4.4. Verweerder beroept zich op het ontbreken van zelfstandigheid. Hij verwijst daarbij naar het arrest van de Hoge Raad van 21 november 1990, nr. 26 895, V-N 1990/3889 en het daarop gebaseerde Besluit van de Staatssecretaris van 15 december 2005. In genoemd arrest heeft de Hoge Raad overwogen dat om als hulpmiddel te worden aangemerkt het middel na het aanbrengen of plaatsen ervan een zelfstandige zaak dient te blijven. Deze zaak betrof evenwel de kosten van de aanleg van een elektrische binnenlift.

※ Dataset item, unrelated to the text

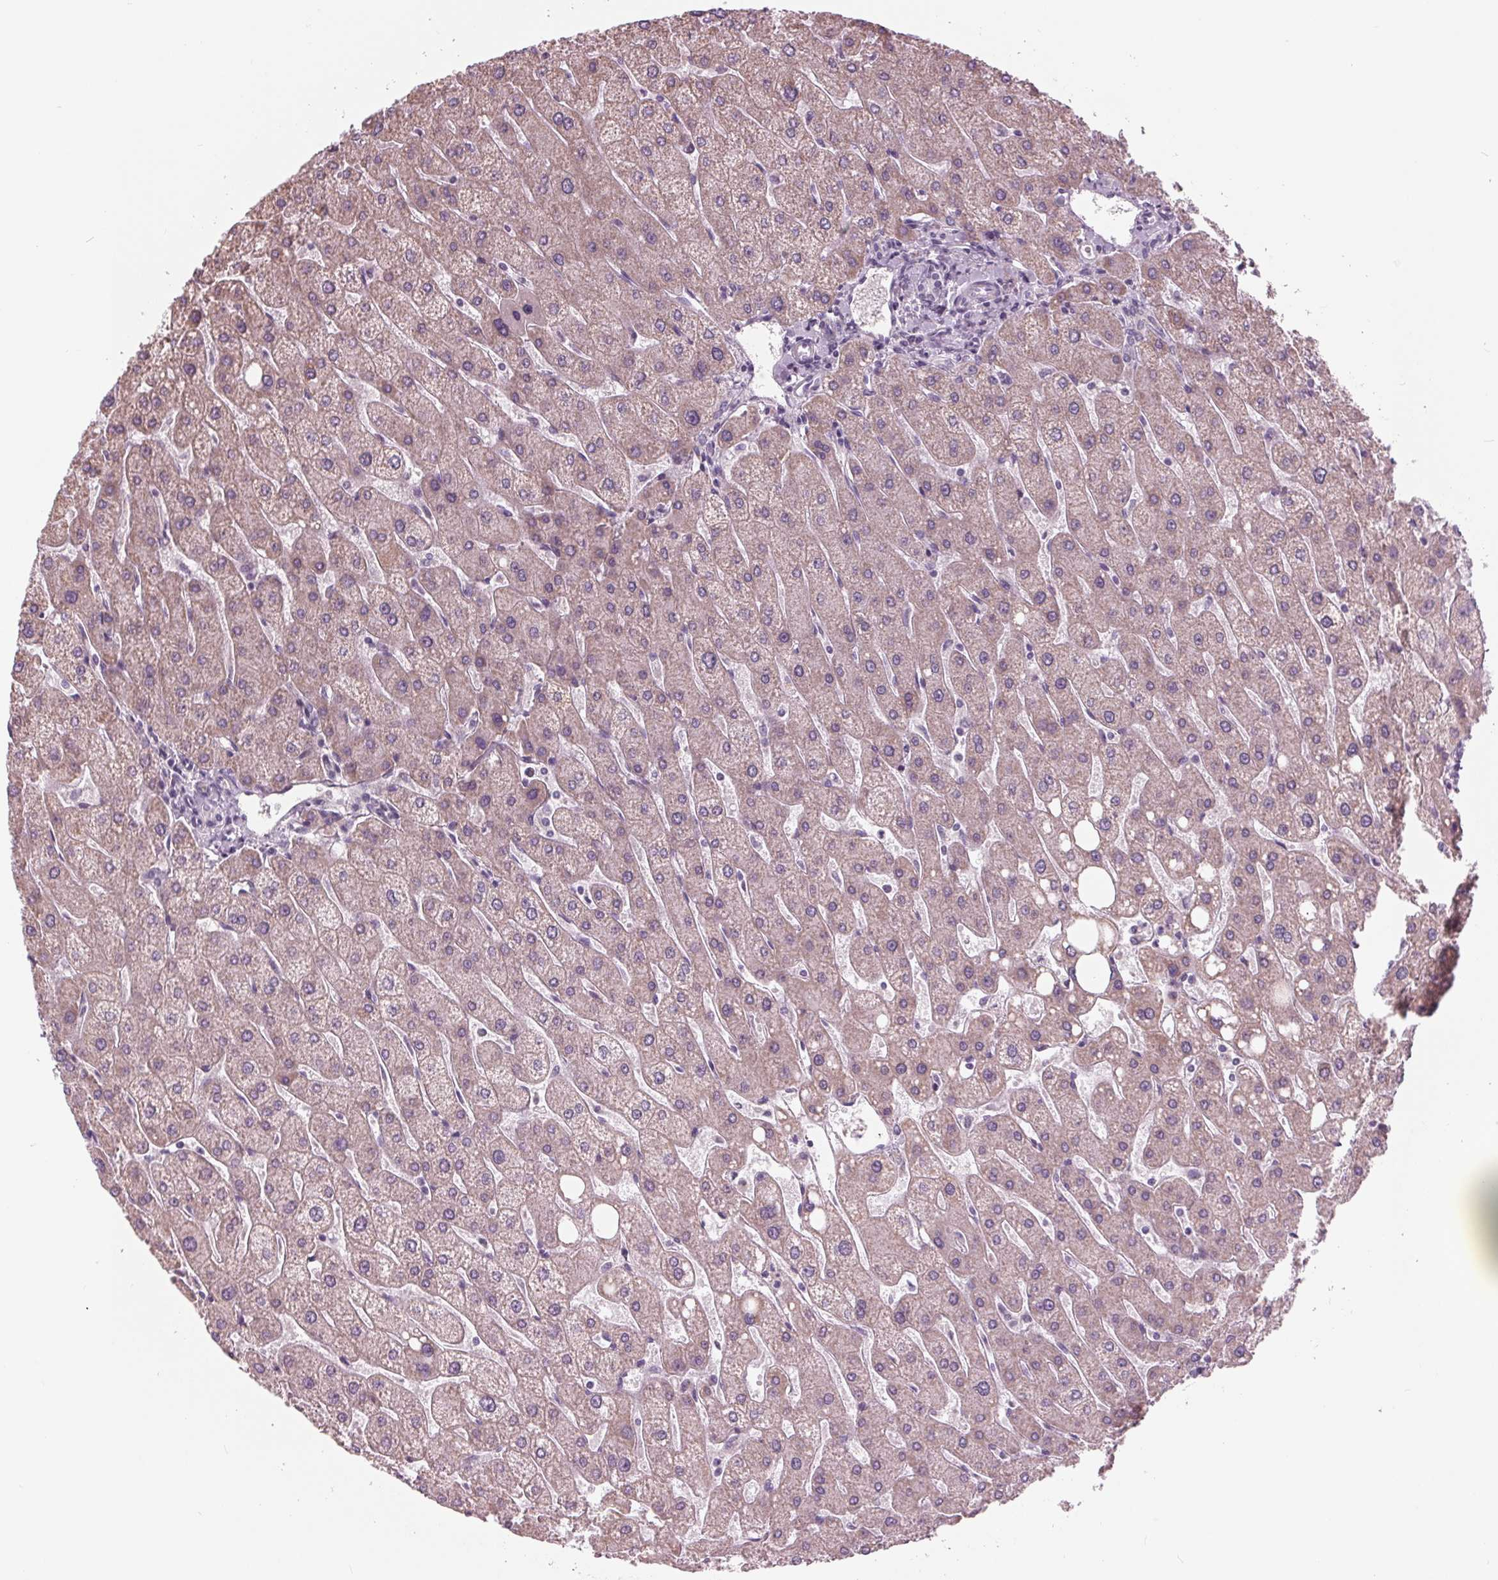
{"staining": {"intensity": "negative", "quantity": "none", "location": "none"}, "tissue": "liver", "cell_type": "Cholangiocytes", "image_type": "normal", "snomed": [{"axis": "morphology", "description": "Normal tissue, NOS"}, {"axis": "topography", "description": "Liver"}], "caption": "Protein analysis of unremarkable liver reveals no significant expression in cholangiocytes. Brightfield microscopy of IHC stained with DAB (brown) and hematoxylin (blue), captured at high magnification.", "gene": "SAMD4A", "patient": {"sex": "male", "age": 67}}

Hulpmiddelen die verband houden met het aanpassen van woningen zijn specifiek geregeld in artikel 20a van het Uitvoeringsbesluit inkomstenbelasting 2001. De rechtbank is dan ook van oordeel dat overwegingen genoemd in jurisprudentie ten aanzien van woningaanpassingen niet toepasbaar zijn op hulpmiddelen van geheel andere aard. Daarbij komt dat het criterium ‘zelfstandigheid’ in de wetsgeschiedenis niet wordt genoemd. Nu niet in geschil is dat een kroon voldoet aan de omschrijving van hulpmiddel in artikel 6.17, tweede lid, van de Wet IB 2001, leidt dit ertoe dat de uitgaven voor de kroon op grond van artikel 6.24, eerste lid, van de Wet IB 2001, worden verhoogd met 65 %. Uit de formulering van laatstgenoemd artikel dat spreekt over het ‘bedrag van de uitgaven voor onder meer hulpmiddelen’ alsmede de ratio ervan – het aftrekbare bedrag van de kosten verband houdende met onder meer hulpmiddelen mag verhoogd – leidt de rechtbank af dat ook de kosten voor het plaatsen van de kroon onder het artikel vallen. Ook het subsidiaire standpunt van verweerder wordt derhalve verworpen.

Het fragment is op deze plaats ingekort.